§ Task brief: Locate the line that contains "to insert into.", then copy it and all later lines of the data below exactly, through the last one.

§ Dataset entries:
___
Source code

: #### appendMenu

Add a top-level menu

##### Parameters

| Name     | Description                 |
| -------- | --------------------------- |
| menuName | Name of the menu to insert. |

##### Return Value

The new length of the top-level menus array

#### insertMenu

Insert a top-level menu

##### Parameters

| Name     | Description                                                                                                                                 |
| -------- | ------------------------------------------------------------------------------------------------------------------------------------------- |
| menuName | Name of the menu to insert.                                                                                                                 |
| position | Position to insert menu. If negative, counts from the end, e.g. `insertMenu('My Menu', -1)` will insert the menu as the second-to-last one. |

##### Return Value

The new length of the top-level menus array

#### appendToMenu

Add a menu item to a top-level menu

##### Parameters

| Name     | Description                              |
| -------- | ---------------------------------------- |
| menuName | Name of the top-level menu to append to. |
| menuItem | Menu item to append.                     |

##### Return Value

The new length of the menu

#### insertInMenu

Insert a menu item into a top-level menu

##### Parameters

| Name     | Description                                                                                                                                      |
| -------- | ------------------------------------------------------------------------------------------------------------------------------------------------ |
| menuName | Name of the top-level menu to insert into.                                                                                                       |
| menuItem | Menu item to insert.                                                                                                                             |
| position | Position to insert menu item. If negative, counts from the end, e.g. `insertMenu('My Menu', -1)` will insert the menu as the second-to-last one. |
___
§ Response box:
| menuName | Name of the top-level menu to insert into.                                                                                                       |
| menuItem | Menu item to insert.                                                                                                                             |
| position | Position to insert menu item. If negative, counts from the end, e.g. `insertMenu('My Menu', -1)` will insert the menu as the second-to-last one. |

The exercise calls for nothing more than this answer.